* _Stored data entries_:
◆ ◆ ◆ ◆

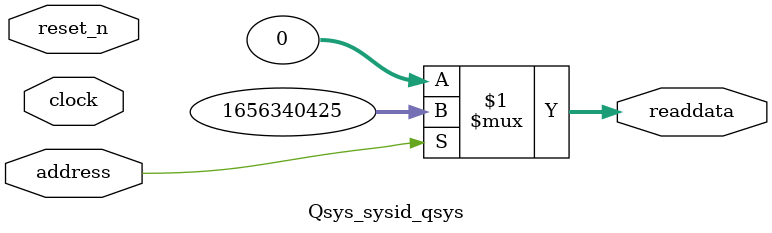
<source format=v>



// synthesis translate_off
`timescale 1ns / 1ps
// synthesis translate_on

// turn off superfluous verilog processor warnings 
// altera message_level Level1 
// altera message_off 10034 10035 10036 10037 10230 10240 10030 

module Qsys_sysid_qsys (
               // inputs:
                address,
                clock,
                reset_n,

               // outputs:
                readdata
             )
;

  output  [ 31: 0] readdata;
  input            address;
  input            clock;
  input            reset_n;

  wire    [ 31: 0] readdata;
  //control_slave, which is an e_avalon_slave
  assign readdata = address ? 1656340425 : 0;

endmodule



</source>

◆ ◆ ◆ ◆

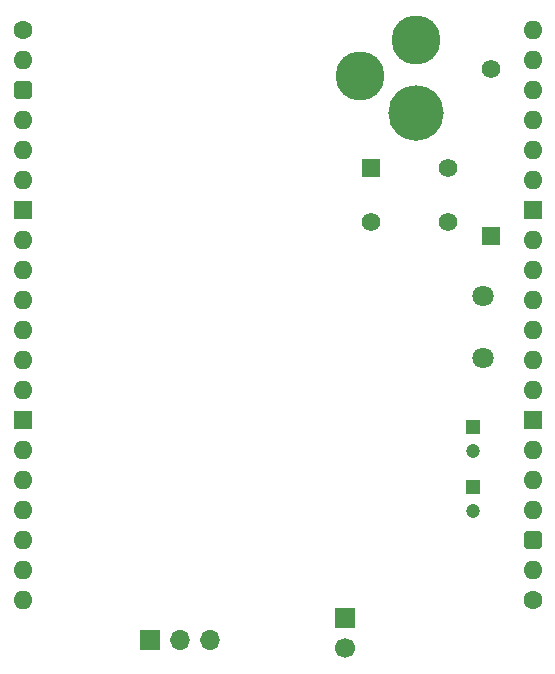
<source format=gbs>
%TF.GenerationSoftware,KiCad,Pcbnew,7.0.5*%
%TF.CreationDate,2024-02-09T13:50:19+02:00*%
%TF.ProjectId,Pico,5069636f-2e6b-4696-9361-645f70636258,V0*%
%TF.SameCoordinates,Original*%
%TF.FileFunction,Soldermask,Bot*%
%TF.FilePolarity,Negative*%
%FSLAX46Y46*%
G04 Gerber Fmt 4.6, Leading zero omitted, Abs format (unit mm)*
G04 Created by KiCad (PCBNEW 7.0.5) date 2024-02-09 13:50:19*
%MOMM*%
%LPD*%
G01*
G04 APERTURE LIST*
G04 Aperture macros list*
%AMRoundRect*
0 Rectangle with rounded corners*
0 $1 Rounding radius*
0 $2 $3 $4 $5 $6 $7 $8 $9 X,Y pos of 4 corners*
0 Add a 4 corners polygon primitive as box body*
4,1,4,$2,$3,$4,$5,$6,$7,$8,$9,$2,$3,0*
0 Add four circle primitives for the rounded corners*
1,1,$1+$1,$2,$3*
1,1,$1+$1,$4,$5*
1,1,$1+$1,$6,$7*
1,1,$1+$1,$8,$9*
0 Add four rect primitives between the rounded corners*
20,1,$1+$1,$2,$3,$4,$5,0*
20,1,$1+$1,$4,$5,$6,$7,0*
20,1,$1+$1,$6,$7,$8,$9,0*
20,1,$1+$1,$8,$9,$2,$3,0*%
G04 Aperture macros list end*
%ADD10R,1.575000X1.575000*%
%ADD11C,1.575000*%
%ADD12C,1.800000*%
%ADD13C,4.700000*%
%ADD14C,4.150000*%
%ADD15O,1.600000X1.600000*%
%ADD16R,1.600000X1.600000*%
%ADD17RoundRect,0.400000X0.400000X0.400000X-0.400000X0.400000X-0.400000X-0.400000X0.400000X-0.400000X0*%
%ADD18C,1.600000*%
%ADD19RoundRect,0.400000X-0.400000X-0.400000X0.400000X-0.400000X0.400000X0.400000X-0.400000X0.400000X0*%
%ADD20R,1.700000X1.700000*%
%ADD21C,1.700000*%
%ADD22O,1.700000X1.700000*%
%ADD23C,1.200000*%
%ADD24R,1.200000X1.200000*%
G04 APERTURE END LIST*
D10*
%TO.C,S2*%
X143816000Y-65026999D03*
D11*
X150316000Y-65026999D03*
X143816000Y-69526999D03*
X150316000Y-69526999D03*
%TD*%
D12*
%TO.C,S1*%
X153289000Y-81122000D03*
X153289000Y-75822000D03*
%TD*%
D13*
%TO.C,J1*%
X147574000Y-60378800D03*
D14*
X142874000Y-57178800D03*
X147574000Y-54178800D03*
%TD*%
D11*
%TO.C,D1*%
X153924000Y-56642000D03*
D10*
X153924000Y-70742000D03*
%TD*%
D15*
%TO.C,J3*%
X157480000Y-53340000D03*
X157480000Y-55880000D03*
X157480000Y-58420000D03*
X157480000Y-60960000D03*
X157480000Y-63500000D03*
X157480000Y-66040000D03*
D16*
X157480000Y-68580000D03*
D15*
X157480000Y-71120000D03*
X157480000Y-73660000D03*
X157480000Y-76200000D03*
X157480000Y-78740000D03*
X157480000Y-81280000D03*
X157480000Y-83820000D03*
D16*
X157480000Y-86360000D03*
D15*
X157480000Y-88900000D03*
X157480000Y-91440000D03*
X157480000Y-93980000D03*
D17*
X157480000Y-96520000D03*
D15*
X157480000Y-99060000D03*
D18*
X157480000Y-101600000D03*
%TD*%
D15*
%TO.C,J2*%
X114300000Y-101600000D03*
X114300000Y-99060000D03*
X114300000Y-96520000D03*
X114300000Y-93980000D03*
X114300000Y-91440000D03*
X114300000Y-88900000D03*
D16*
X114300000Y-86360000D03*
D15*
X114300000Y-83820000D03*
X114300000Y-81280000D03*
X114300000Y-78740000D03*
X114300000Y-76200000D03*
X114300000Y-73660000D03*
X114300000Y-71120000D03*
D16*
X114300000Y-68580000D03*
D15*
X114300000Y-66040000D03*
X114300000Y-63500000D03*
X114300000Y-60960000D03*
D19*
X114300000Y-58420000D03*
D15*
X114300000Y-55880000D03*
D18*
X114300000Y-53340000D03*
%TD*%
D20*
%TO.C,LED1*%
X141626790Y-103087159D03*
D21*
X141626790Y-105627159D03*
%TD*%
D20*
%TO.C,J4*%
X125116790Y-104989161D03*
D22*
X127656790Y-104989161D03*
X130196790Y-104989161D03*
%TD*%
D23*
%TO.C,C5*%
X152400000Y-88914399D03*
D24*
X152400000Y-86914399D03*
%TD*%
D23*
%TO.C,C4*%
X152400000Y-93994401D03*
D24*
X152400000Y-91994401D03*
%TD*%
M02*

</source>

◆ ◆ ◆ ◆

* _Task to carry out_:
Could you write out, exactly as they stand, only the lines above that begin at the line with "X157480000Y-81280000D03*" and stop after the line with "X127656790Y-104989161D03*"?

* _Expected answer_:
X157480000Y-81280000D03*
X157480000Y-83820000D03*
D16*
X157480000Y-86360000D03*
D15*
X157480000Y-88900000D03*
X157480000Y-91440000D03*
X157480000Y-93980000D03*
D17*
X157480000Y-96520000D03*
D15*
X157480000Y-99060000D03*
D18*
X157480000Y-101600000D03*
%TD*%
D15*
%TO.C,J2*%
X114300000Y-101600000D03*
X114300000Y-99060000D03*
X114300000Y-96520000D03*
X114300000Y-93980000D03*
X114300000Y-91440000D03*
X114300000Y-88900000D03*
D16*
X114300000Y-86360000D03*
D15*
X114300000Y-83820000D03*
X114300000Y-81280000D03*
X114300000Y-78740000D03*
X114300000Y-76200000D03*
X114300000Y-73660000D03*
X114300000Y-71120000D03*
D16*
X114300000Y-68580000D03*
D15*
X114300000Y-66040000D03*
X114300000Y-63500000D03*
X114300000Y-60960000D03*
D19*
X114300000Y-58420000D03*
D15*
X114300000Y-55880000D03*
D18*
X114300000Y-53340000D03*
%TD*%
D20*
%TO.C,LED1*%
X141626790Y-103087159D03*
D21*
X141626790Y-105627159D03*
%TD*%
D20*
%TO.C,J4*%
X125116790Y-104989161D03*
D22*
X127656790Y-104989161D03*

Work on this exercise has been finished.